On 10 December, marking 60 years from the United Nations Universal Declaration of Human Rights, as the world celebrated Human Rights Day, the Sri Lankan state continued its denial of basic human rights to the Tamils of north-east Sri Lanka.
On the very same day Tamil and non-Tamil Australian youth gathered at Circular Quay, Sydney to paint a colossal mural measuring 15 metres long, as part of the "Remember; Restore; Respect... Tamil Human Rights Campaign" organised by Tamil Youth Organisation (TYO) of Australia.
"Through the mural we wanted to ask the international community to remember the Tamils' suffering, restore the Tamils' basic human rights and respect the Tamils' right to self-determination", said Lakshmi Rajan, a member of the TYO.
"Art is the best form of communication", said Nisha Thillai, another participant who painted a picture of three Tamils raising the flag of Tamil Eelam. "We can portray our message and anyone of any age or language will understand the yearning of the Tamils", she added.
The event received media publicity and a large audience of Australian public. "The idea is great", said Sarah Louis, an onlooker. "Issues like this should get more publicity in the media", she added.
In January 2008, the Government of Sri Lanka unilaterally withdrew from a Norwegian brokered cease-fire agreement with the Liberation Tigers of Tamil Eelam (LTTE).

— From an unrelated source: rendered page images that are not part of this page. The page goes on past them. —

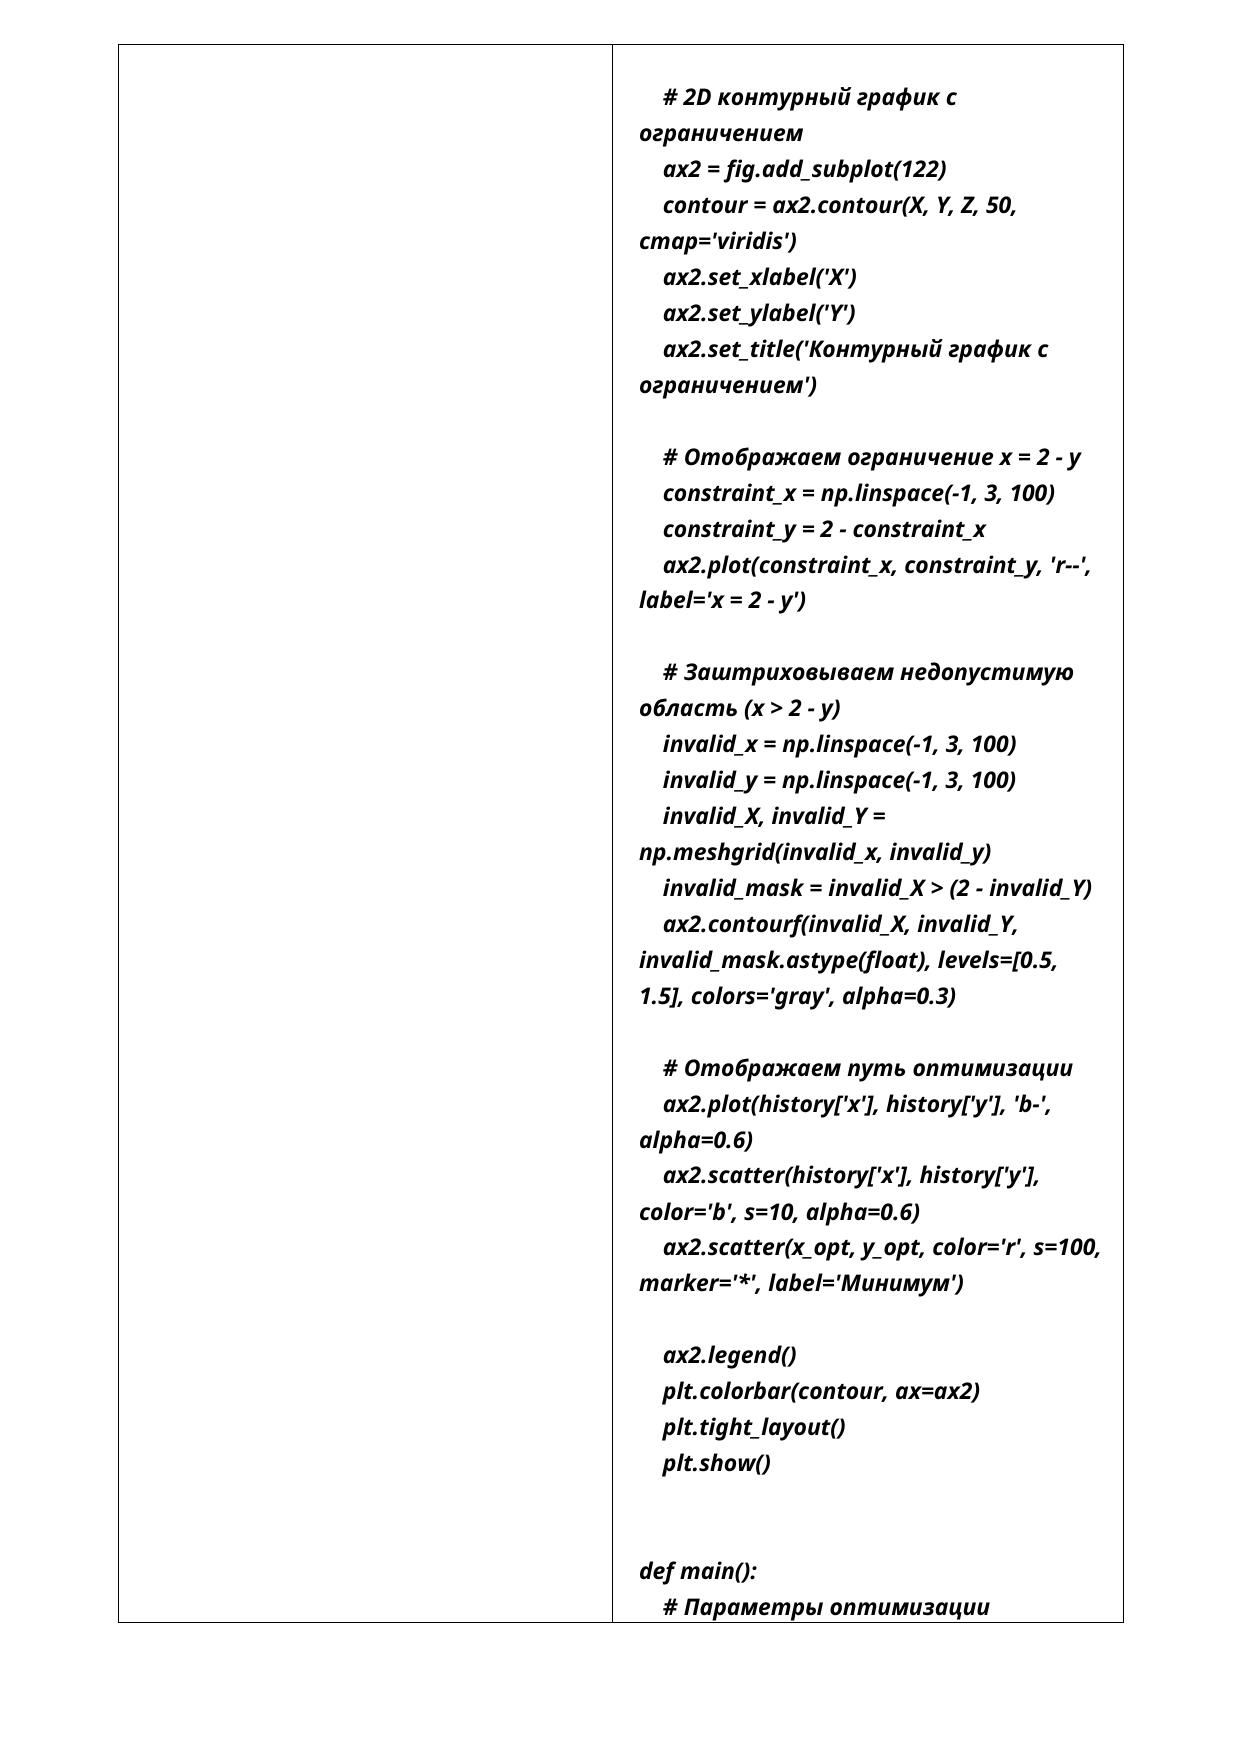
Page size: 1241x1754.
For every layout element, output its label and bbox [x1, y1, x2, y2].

table_cell [613, 45, 1123, 1622]
table_cell [119, 45, 612, 1622]
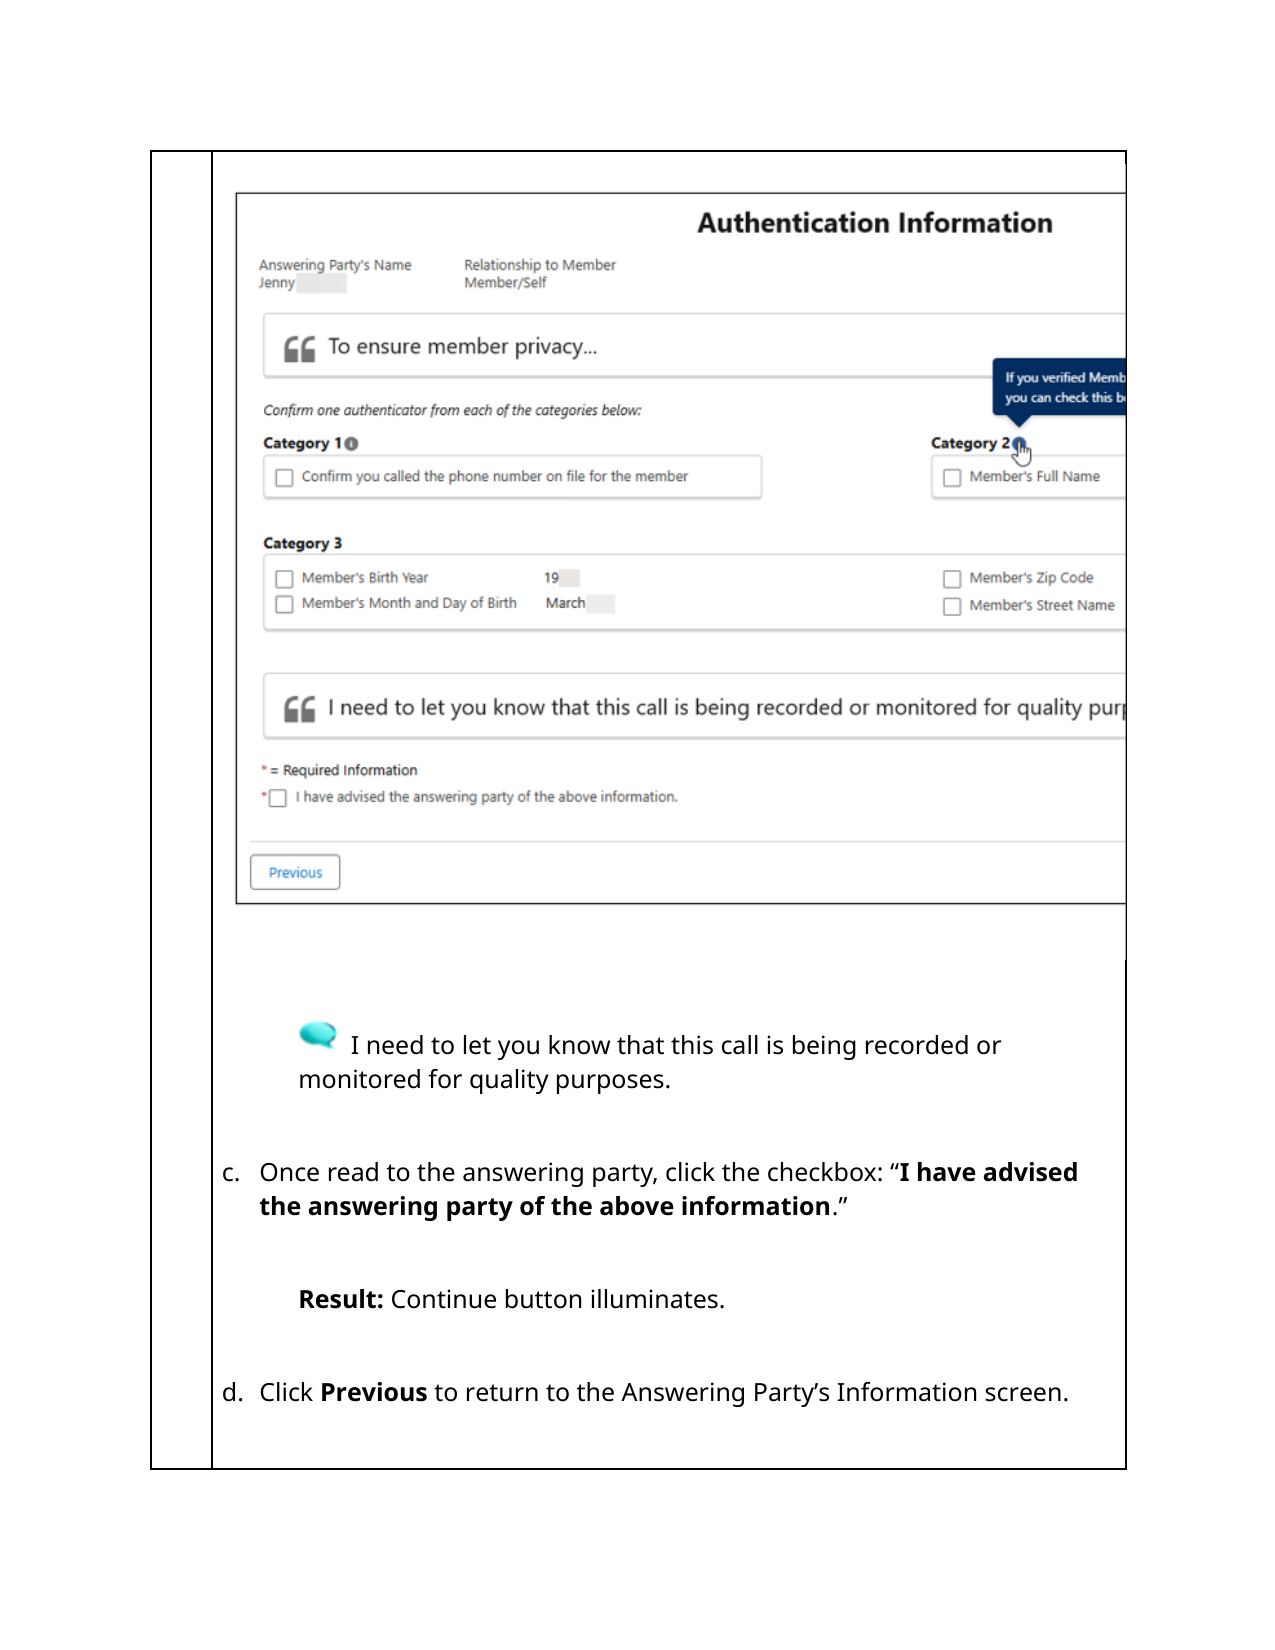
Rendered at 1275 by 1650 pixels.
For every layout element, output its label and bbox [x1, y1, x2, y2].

Since then, it has intensified its military operations in Tamils areas in an attempt to regain territory held by the LTTE.

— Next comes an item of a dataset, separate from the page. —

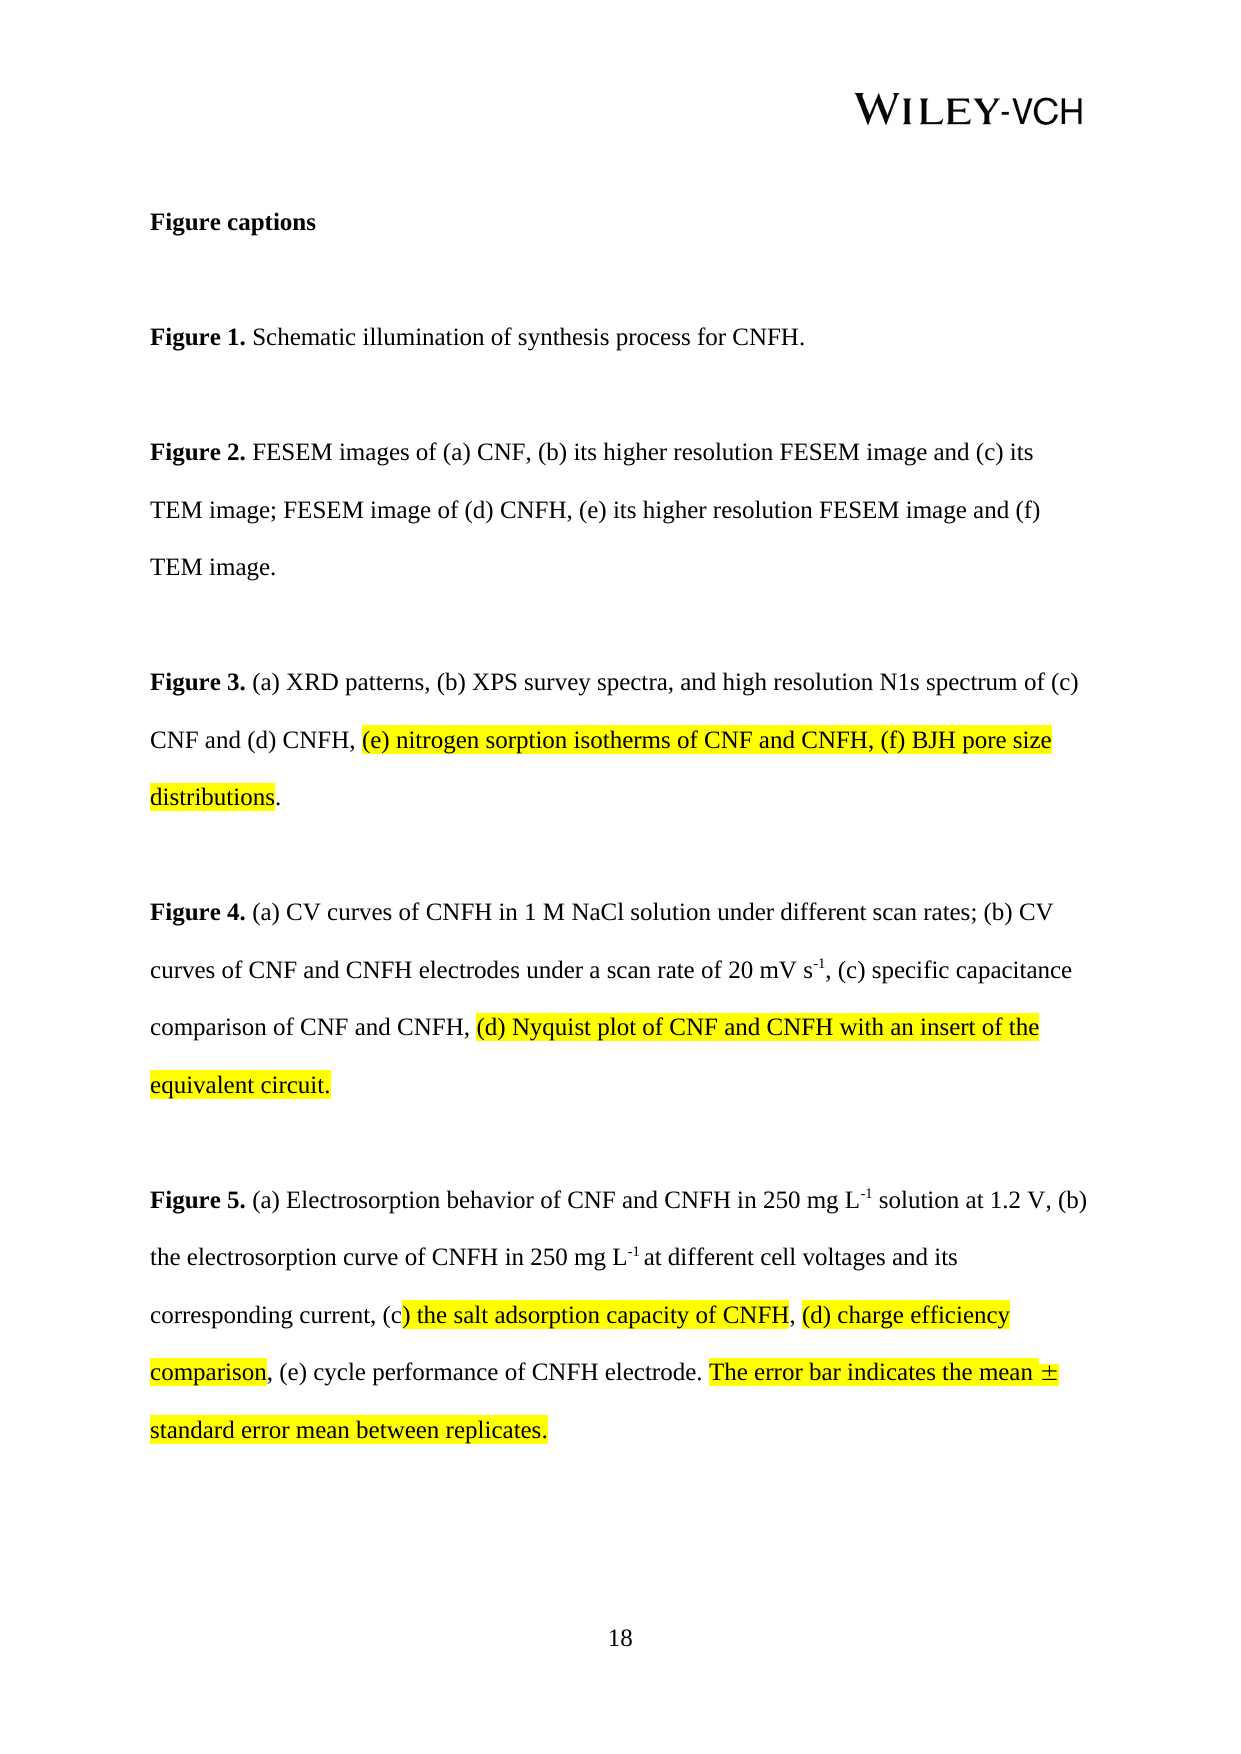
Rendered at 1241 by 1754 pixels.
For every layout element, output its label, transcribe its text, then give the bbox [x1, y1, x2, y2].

It has prohibited independent media personnel from visiting LTTE held areas and in September 2008, ordered all UN and international aid agencies to vacate these areas.
As the Sri-Lankan government prepared to go to war, UN High Commissioner Louise Arbour predicted that an "intensification of hostilities would likely have a devastating effect on the human rights of many Sri Lankans from all communities".

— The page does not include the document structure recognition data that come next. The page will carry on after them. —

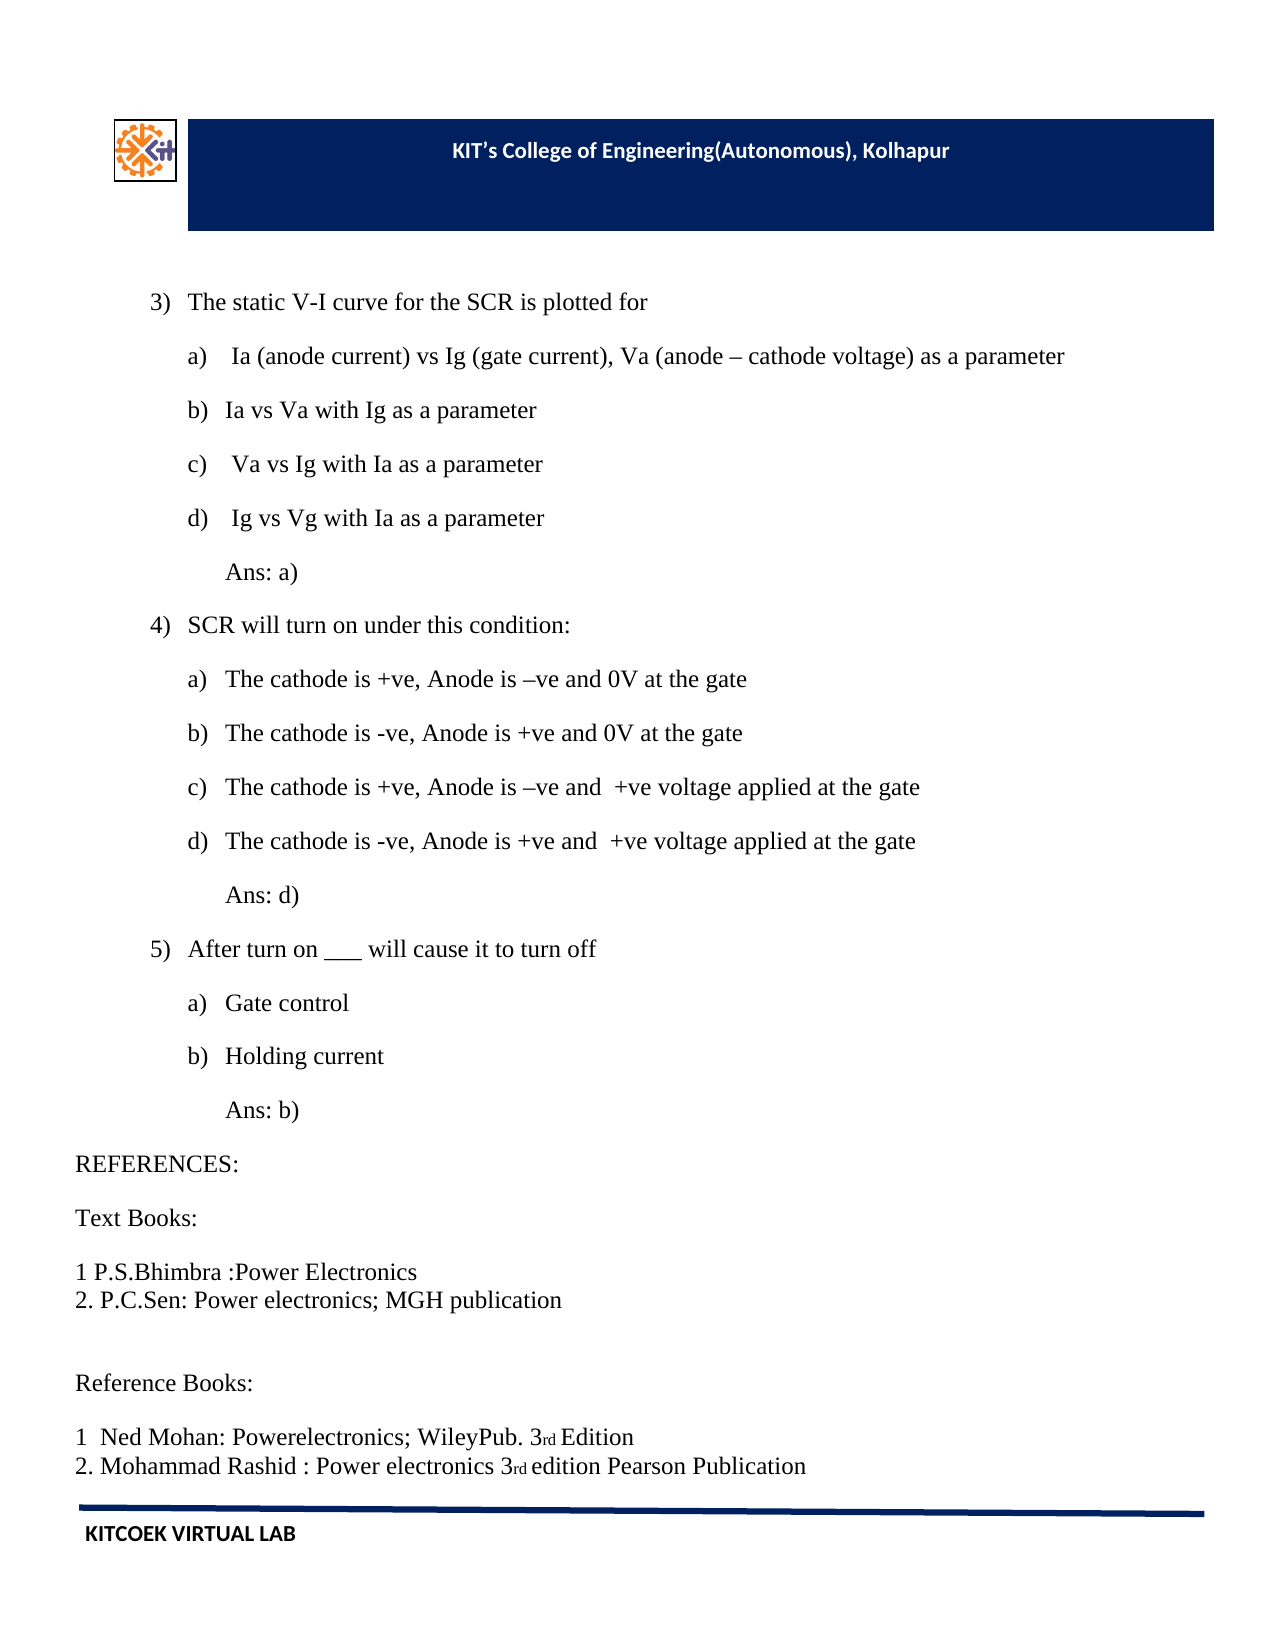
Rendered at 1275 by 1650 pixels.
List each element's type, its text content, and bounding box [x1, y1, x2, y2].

list Ia vs Va with Ig as a parameter [187, 395, 1200, 424]
list Ig vs Vg with Ia as a parameter [187, 503, 1200, 532]
text Ans: a) [225, 557, 1200, 586]
text 2. Mohammad Rashid : Power electronics 3rd edition Pearson Publication [75, 1451, 1200, 1479]
text Ans: d) [225, 880, 1200, 909]
picture [115, 121, 175, 180]
list SCR will turn on under this condition: [150, 611, 1200, 639]
list The cathode is -ve, Anode is +ve and 0V at the gate [187, 718, 1200, 747]
text 2. P.C.Sen: Power electronics; MGH publication [75, 1286, 1200, 1314]
text Ans: b) [225, 1095, 1200, 1124]
text REFERENCES: [75, 1149, 1200, 1178]
list The cathode is +ve, Anode is –ve and +ve voltage applied at the gate [187, 772, 1200, 801]
list The cathode is +ve, Anode is –ve and 0V at the gate [187, 664, 1200, 693]
text Reference Books: [75, 1368, 1200, 1397]
text 1 Ned Mohan: Powerelectronics; WileyPub. 3rd Edition [75, 1422, 1200, 1451]
list Gate control [187, 988, 1200, 1016]
list Holding current [187, 1041, 1200, 1070]
text Text Books: [75, 1203, 1200, 1232]
list After turn on ___ will cause it to turn off [150, 934, 1200, 962]
list Va vs Ig with Ia as a parameter [187, 449, 1200, 478]
list The static V-I curve for the SCR is plotted for [150, 287, 1200, 316]
text 1 P.S.Bhimbra :Power Electronics [75, 1257, 1200, 1286]
list The cathode is -ve, Anode is +ve and +ve voltage applied at the gate [187, 826, 1200, 855]
list Ia (anode current) vs Ig (gate current), Va (anode – cathode voltage) as a parameter [187, 341, 1200, 370]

However, in response, the government issued a statement dismissing her threat of legal sanctions as "pathetically unenforceable" and rejected her warnings as "thinly-veiled... threats" which are "attempting to undermine the morale of its military, deter its military campaigns and save separatist terrorism from elimination".
"The weakness of the rule of law and prevalence of impunity is alarming... there is a large number of reported killings, abductions and disappearances which remain unresolved", Arbour stated. The response from the Sri Lankan government was: "The Government's position is very clear — we are not willing to discuss in any way the UN presence in Sri Lanka for monitoring purposes... Neither are we ready to discuss the opening of an office of the high commissioner in Sri Lanka."
This year, Amnesty International highlighted that "the rule of law continues to be undermined and the culture of impunity persists. The government must make protection of human rights the top priority. Instead, human rights defenders have also been increasingly attacked or threatened".
As Tamils in Sri Lanka are denied their basic of human rights, the Sri Lankan government continues to commit unspeakable atrocities with impunity.
On November 29, the Sri Lankan air force attacked a Tamil refugee camp in a "secure zone" it had unilaterally announced, dispatching a cluster bomb which killed three civilians including a five year old boy. The attack came five days before a treaty was signed by 92 countries in Norway banning the use, production, transfer and stockpiling of cluster munitions internationally.
The mural (pictured) will be exhibited at future events around Australia and later in Tamil Eelam.